@microf
@Joe Callagan
3è.partie
Aujourd’hui, en raison de l’évolution de la situation internationale et
surtout du giganteque progrès du mouvement de décolonisation dans les
pays dépendants, nous pouvons affirmer que la Force Militaire dirigée
contre la Liberté d’un pays ne peut plus garantir ni le prestige, ni les
intérêts d’une Métropole. Le rayonnement de la France, la garantie et
le développement de ses intérêts en Afrique ne sauraient désormais
résulter que de l’association libre des pays d’Outre-Mer. L’action
économique et culturelle de la France demeure encore indispensable à
l’évolution harmonieuse et rapide des Territoires d’Outre-Mer.

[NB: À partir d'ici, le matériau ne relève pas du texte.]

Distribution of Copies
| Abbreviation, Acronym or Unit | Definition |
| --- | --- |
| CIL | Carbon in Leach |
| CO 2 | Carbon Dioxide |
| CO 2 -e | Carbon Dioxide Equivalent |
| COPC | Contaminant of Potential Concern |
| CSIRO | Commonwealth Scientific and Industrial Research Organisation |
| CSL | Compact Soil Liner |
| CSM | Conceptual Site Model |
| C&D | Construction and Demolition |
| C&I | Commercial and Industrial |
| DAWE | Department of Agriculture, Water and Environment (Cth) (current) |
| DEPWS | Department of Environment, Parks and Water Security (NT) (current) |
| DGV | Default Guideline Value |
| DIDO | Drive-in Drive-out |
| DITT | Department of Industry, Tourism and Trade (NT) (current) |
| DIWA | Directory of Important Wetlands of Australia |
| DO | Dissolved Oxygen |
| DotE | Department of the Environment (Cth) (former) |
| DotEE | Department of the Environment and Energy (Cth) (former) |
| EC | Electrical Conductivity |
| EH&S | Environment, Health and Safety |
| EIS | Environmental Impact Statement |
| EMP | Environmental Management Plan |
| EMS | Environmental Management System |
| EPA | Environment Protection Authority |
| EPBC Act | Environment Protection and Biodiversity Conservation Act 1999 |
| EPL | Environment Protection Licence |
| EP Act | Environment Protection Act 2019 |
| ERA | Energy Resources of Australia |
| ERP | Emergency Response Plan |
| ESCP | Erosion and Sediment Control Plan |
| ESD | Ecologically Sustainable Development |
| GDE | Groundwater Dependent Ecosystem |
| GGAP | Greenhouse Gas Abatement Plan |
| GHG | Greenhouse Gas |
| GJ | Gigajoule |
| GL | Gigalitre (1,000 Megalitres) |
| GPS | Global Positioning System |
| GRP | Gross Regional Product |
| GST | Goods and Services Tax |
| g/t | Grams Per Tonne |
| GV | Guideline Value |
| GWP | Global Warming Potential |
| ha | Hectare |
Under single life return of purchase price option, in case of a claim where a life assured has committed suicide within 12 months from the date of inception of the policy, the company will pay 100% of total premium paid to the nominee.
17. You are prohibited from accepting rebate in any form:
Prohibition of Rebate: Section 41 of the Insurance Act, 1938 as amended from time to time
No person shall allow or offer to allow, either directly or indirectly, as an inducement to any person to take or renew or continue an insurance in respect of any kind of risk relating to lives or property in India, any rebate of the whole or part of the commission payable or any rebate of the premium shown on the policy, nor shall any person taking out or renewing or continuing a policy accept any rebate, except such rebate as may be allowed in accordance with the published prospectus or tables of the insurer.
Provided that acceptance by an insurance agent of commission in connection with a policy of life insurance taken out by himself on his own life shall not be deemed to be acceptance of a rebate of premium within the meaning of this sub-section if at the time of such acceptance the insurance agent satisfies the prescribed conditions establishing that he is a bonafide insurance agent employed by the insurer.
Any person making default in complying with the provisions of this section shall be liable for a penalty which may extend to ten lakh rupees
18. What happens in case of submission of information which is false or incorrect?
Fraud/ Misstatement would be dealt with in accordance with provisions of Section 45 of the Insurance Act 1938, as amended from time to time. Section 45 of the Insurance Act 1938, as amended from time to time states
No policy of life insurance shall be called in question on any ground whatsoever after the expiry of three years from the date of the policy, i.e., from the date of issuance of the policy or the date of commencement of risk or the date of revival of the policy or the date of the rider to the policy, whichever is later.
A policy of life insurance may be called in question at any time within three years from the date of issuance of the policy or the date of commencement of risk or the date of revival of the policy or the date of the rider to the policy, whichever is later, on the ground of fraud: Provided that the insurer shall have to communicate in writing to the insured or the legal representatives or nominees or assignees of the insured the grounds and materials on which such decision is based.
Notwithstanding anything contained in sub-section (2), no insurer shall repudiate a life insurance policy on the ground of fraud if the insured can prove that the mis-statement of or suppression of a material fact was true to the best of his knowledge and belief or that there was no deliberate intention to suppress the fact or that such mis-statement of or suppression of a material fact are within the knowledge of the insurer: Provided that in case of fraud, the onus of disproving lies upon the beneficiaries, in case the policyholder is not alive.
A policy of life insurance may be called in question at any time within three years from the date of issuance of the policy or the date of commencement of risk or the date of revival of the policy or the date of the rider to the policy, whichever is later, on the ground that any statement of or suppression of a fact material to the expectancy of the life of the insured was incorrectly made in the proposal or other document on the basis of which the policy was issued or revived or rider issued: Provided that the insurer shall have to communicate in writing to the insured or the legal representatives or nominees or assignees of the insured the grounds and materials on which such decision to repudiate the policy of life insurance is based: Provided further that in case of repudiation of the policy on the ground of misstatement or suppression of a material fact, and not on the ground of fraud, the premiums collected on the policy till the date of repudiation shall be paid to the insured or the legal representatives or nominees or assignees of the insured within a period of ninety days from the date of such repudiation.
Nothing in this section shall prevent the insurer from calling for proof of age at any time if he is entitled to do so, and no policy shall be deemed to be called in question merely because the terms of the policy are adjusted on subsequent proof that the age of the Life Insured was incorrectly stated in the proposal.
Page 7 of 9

C’est en fonction de ces leçons du passé et des impératifs de cette
évolution nécessaire, de ce progès général irréversible déjà accompli,
de la ferme Volonté des peuples d’Outre-Mer à accéder à la totale
Dignité Nationale excluant définitivement toutes les séquelles de
l’ancien régime colonial, que nous ne cessons, dans le cadre d’une
Communauté Franco-Africaine égalitaire et juste, de proclamer la
reconnaissance mutuelle et l’exercice effectif du Droit à l’indépendance
des peuples d’Outre-Mer. Certains attributs de Souveraineté qui seront
exercés au niveau de cette Communauté devront se résumer en quatre
domaines :
Défense
Relations diplomatiques
Monnaie
Enseignement supérieur
Un pays qui exclut toute interdépendance dispose de quatre Pouvoirs essentiels :
1.La Défense
2.La Monnaie
3.Les Relations extérieures et la Diplomatie
4.La Justice et la Législation
Nous acceptons volontairement certains abandons de Souveraineté au
profit d’un ensemble plus vaste parce que nous espérons que la confiance
placée dans le Peuple Français et notre participation effective au
double échelon législatif et exécutif de cet Ensemble sont autant de
garantie et de sécurité pour nos intérêts moraux et matériels.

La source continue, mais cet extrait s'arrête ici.